I have a client that has option activity on a financial statement, which shows several call options. I know that if a client sells the call before he exercises it, the difference between the cost and the amount he received for it is either a long-term or short-term gain or loss; but I am confused by the financial report. The report shows the option activity under federal non-reportable information. If there would be gains or losses, why would this information not be reported the same as stock sales on a 1099-B. My second quesion is how it is reported on statement.

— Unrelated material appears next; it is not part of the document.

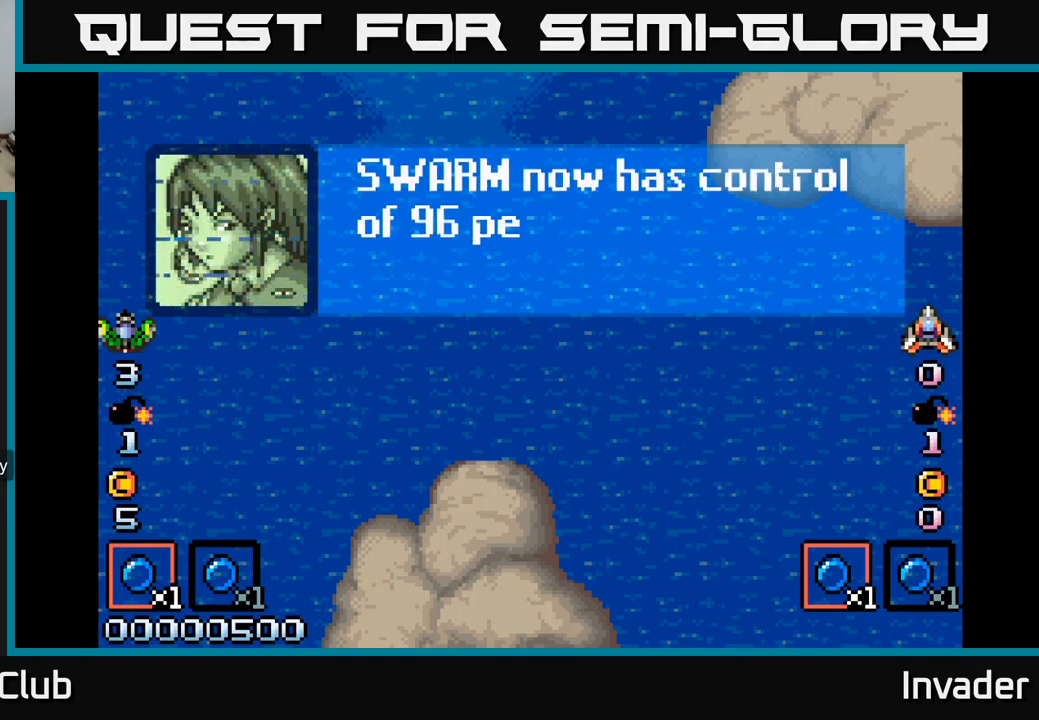
{"buttons": [], "right_stick": "center", "events": []}
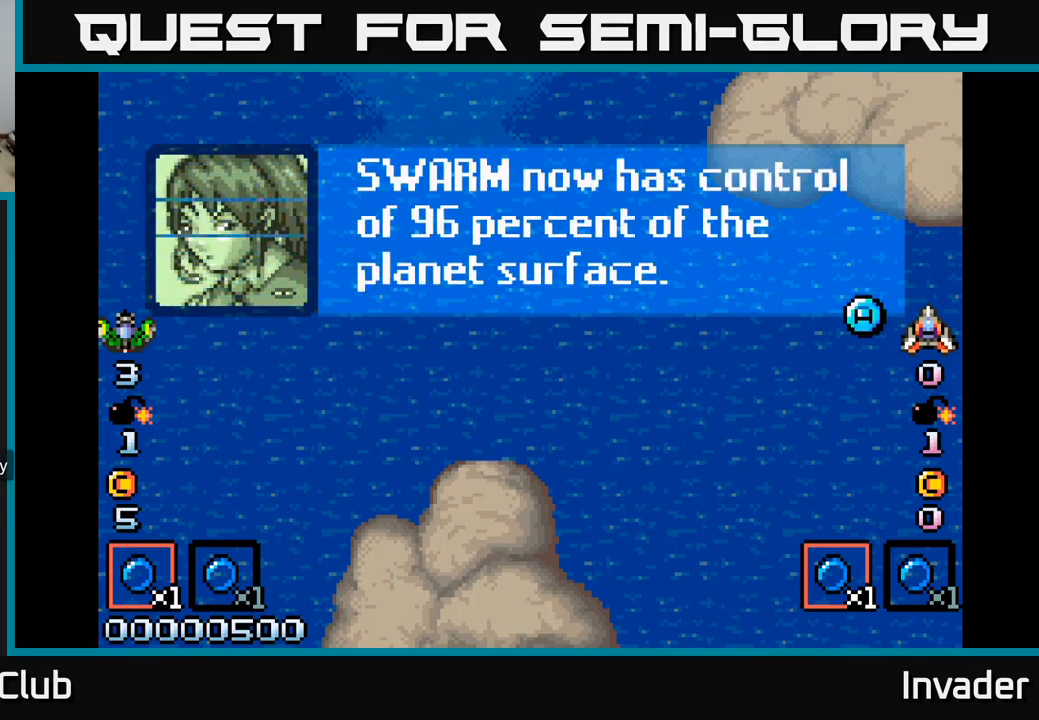
{"buttons": [], "right_stick": "center", "events": []}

An example is:
Call Consumer Staples - $23 exp. 6/18/05 with an activity of "sale" dated 2/22/05 showing quantity of 2 and price of $75 for a total of $149.99 and then right below it shows:
Call Consumer Staples -$23 exp. 6/18/05 with an activity of "purchase" dated 4/29/05 showing quantity of 2 and price of $35 for a total at $-70.00.
Is the report actually telling me that client purchased the call on 2/22 for $149.99 and sold the call prior to the expiration date of 6/18 on 4/29/05 for $70 so he would have loss of $79.99??
Call Consumer Staples - $23 exp. 6/18/05 with an activity of "sale" dated 2/22/05 showing quantity of 2 and price of $75 for a total of $149.99 and then right below it shows:
Call Consumer Staples -$23 exp. 6/18/05 with an activity of "purchase" dated 4/29/05 showing quantity of 2 and price of $35 for a total at $-70.00.
Is the report actually telling me that client purchased the call on 2/22 for $149.99 and sold the call prior to the expiration date of 6/18 on 4/29/05 for $70 so he would have loss of $79.99??